The need for such discussion appears all the more acute because of current concerns about health care costs and access, and reasonable questions about how much the public money that provides a great deal of hospital revenue (e.g., in the US through Medicare and Medicaid programs) ought to go to make top managers rich. Trying to impede such discussion by bringing litigation against those who participate in it in some states might be regarded as a SLAPP, strategic litigation against public participation. (Ohio, however, is not one of the states with specific laws meant to discourage SLAPPs.)
Second, this incident demonstrates at a minimum the overdeveloped sense of entitlement of hired managers who are able to amass such fortunes. It is understandable that Mr Connelly was annoyed by the attention his inflated pay was receiving. However, he chose not to merely verbally express his argument with the sponsors of the "greed" van. Instead, he chose to use his organization's resources to launch a defamation lawsuit. In Ohio, as in many states, to defend against defamation one must simply prove the truth of the matter (look here). The text on the van announced he was a $2,000,000 CEO." In fact, in 2011, according to public records, his total compensation exceeded $2 million. The text also stated he is getting rich off the sick, disabled, and indigent. Earning more than $1 million a year seems to fit the common definition of getting rich. By definition, the hospital's patients include the sick and disabled. The hospital's stated mission is to serve the poor. Whether or not by taking such a salary he demonstrated greediness is a matter of opinion, but it does not seem unreasonable to characterized someone getting over $2 million a year supposedly to serve the poor and under-served as "greedy." There might be worse adjectives one could use to describe these circumstances. Furthermore, how Mr Connelly's privacy was invaded by publicizing the main phone number of his organization escapes me. Thus the claims that Mr Connelly's organization is making on his behalf seem a bit fabulous, and possibly frivolous.

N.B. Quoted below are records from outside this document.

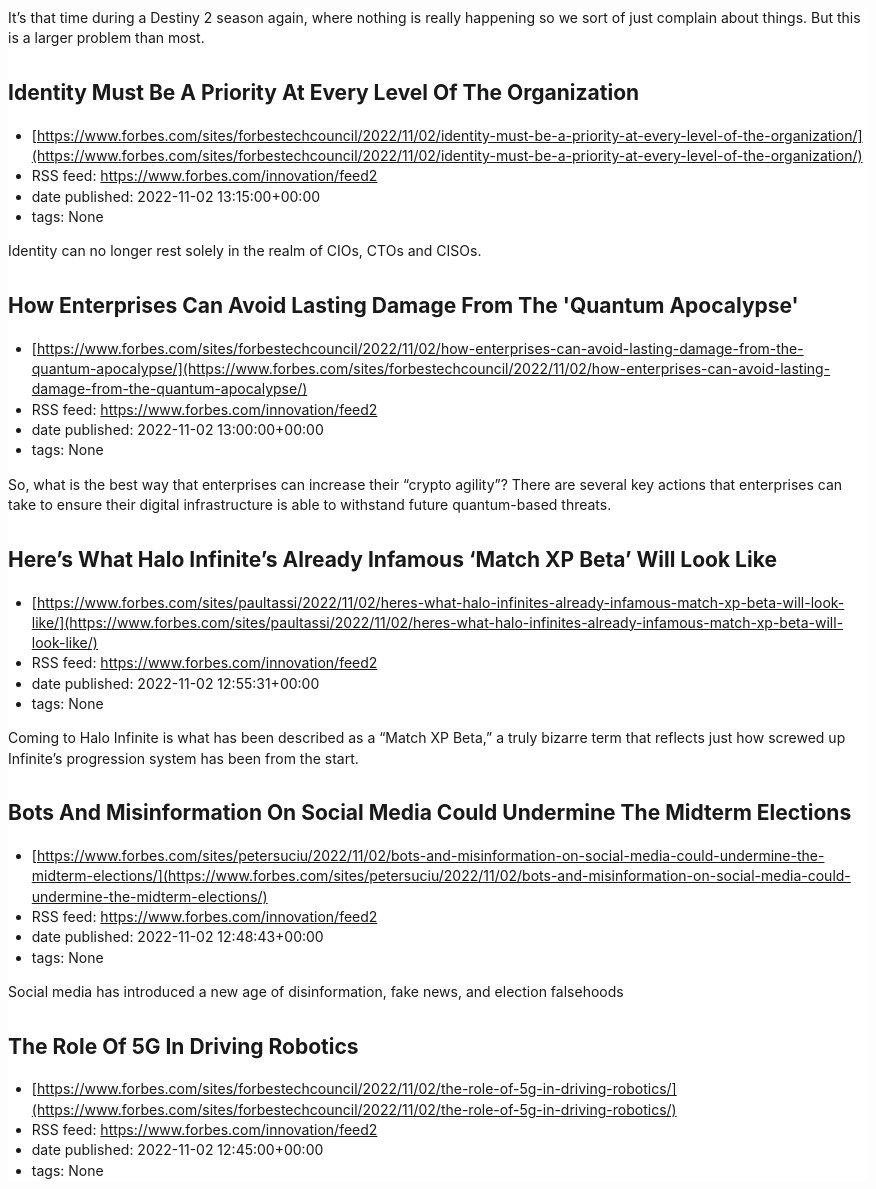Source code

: It’s that time during a Destiny 2 season again, where nothing is really happening so we sort of just complain about things. But this is a larger problem than most.

## Identity Must Be A Priority At Every Level Of The Organization
 - [https://www.forbes.com/sites/forbestechcouncil/2022/11/02/identity-must-be-a-priority-at-every-level-of-the-organization/](https://www.forbes.com/sites/forbestechcouncil/2022/11/02/identity-must-be-a-priority-at-every-level-of-the-organization/)
 - RSS feed: https://www.forbes.com/innovation/feed2
 - date published: 2022-11-02 13:15:00+00:00
 - tags: None

Identity can no longer rest solely in the realm of CIOs, CTOs and CISOs.

## How Enterprises Can Avoid Lasting Damage From The 'Quantum Apocalypse'
 - [https://www.forbes.com/sites/forbestechcouncil/2022/11/02/how-enterprises-can-avoid-lasting-damage-from-the-quantum-apocalypse/](https://www.forbes.com/sites/forbestechcouncil/2022/11/02/how-enterprises-can-avoid-lasting-damage-from-the-quantum-apocalypse/)
 - RSS feed: https://www.forbes.com/innovation/feed2
 - date published: 2022-11-02 13:00:00+00:00
 - tags: None

So, what is the best way that enterprises can increase their “crypto agility”? There are several key actions that enterprises can take to ensure their digital infrastructure is able to withstand future quantum-based threats.

## Here’s What Halo Infinite’s Already Infamous ‘Match XP Beta’ Will Look Like
 - [https://www.forbes.com/sites/paultassi/2022/11/02/heres-what-halo-infinites-already-infamous-match-xp-beta-will-look-like/](https://www.forbes.com/sites/paultassi/2022/11/02/heres-what-halo-infinites-already-infamous-match-xp-beta-will-look-like/)
 - RSS feed: https://www.forbes.com/innovation/feed2
 - date published: 2022-11-02 12:55:31+00:00
 - tags: None

Coming to Halo Infinite is what has been described as a “Match XP Beta,” a truly bizarre term that reflects just how screwed up Infinite’s progression system has been from the start.

## Bots And Misinformation On Social Media Could Undermine The Midterm Elections
 - [https://www.forbes.com/sites/petersuciu/2022/11/02/bots-and-misinformation-on-social-media-could-undermine-the-midterm-elections/](https://www.forbes.com/sites/petersuciu/2022/11/02/bots-and-misinformation-on-social-media-could-undermine-the-midterm-elections/)
 - RSS feed: https://www.forbes.com/innovation/feed2
 - date published: 2022-11-02 12:48:43+00:00
 - tags: None

Social media has introduced a new age of disinformation, fake news, and election falsehoods

## The Role Of 5G In Driving Robotics
 - [https://www.forbes.com/sites/forbestechcouncil/2022/11/02/the-role-of-5g-in-driving-robotics/](https://www.forbes.com/sites/forbestechcouncil/2022/11/02/the-role-of-5g-in-driving-robotics/)
 - RSS feed: https://www.forbes.com/innovation/feed2
 - date published: 2022-11-02 12:45:00+00:00
 - tags: None
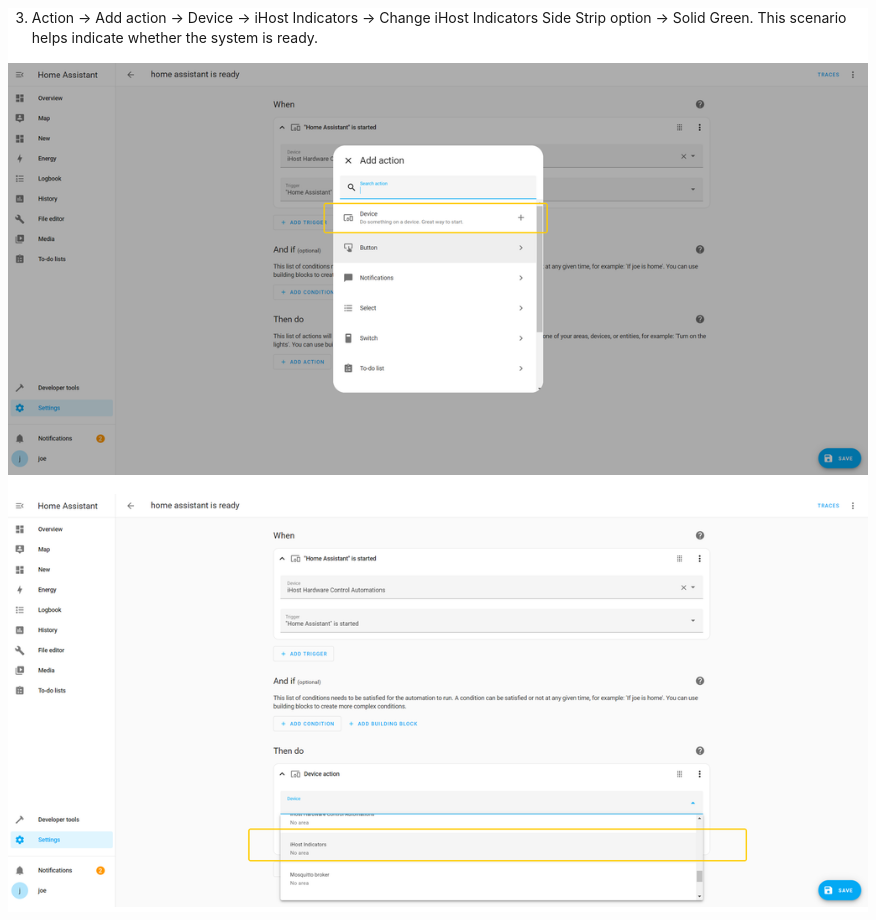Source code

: 
3. Action -> Add action -> Device -> iHost Indicators -> Change iHost Indicators Side Strip option -> Solid Green. This scenario helps indicate whether the system is ready.

![img](./wiki_images/action01.png)

![img](./wiki_images/action02.png)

Mr Connelly runs a 501(c)3 organization whose tax returns, which include his total compensation, are by law public. If he is afraid that thus revealing his total compensation makes him subject to ridicule, maybe he should consider asking for his compensation to be reduced.
As we have noted many times before, top leaders of big health care organizations are now often paid enough to make them instant multimillionaires. Their supporters, often cronies, other managers of other big organizations, or their paid employees or vendors, often trumpet the same tired talking points to try to justify this pay (look here). One frequently used talking point is that to be the CEO one must be "brilliant." It may be that many of those leaders are starting to believe their own public relations, and really think they are so brilliant as to be worth millions of dollars, and so worthy that no plebeian ought to question them.
Are such entitled people the right people to run health care organizations, particularly those claiming to be in virtuous service to the poor and under-served?
So to repeat, true health care reform would put in place leadership that understands the health care context, upholds health care professionals' values, and puts patients' and the public's health ahead of extraneous, particularly short-term financial concerns. We need health care governance that holds health care leaders accountable, and ensures their transparency, integrity and honesty.
But this sort of reform would challenge the interests of managers who are getting very rich off the current system.
As Robert Monks also said in a 2014 interview,
People with power are very reluctant to give it up. While all of us recognize the problem, those with the power to change it like things the way they are.So if challenged a little, they may sue the challengers. If challenged a lot, who knows what might happen.
So I am afraid the US may end up going far down this final common pathway before enough people manifest enough strength to make real changes.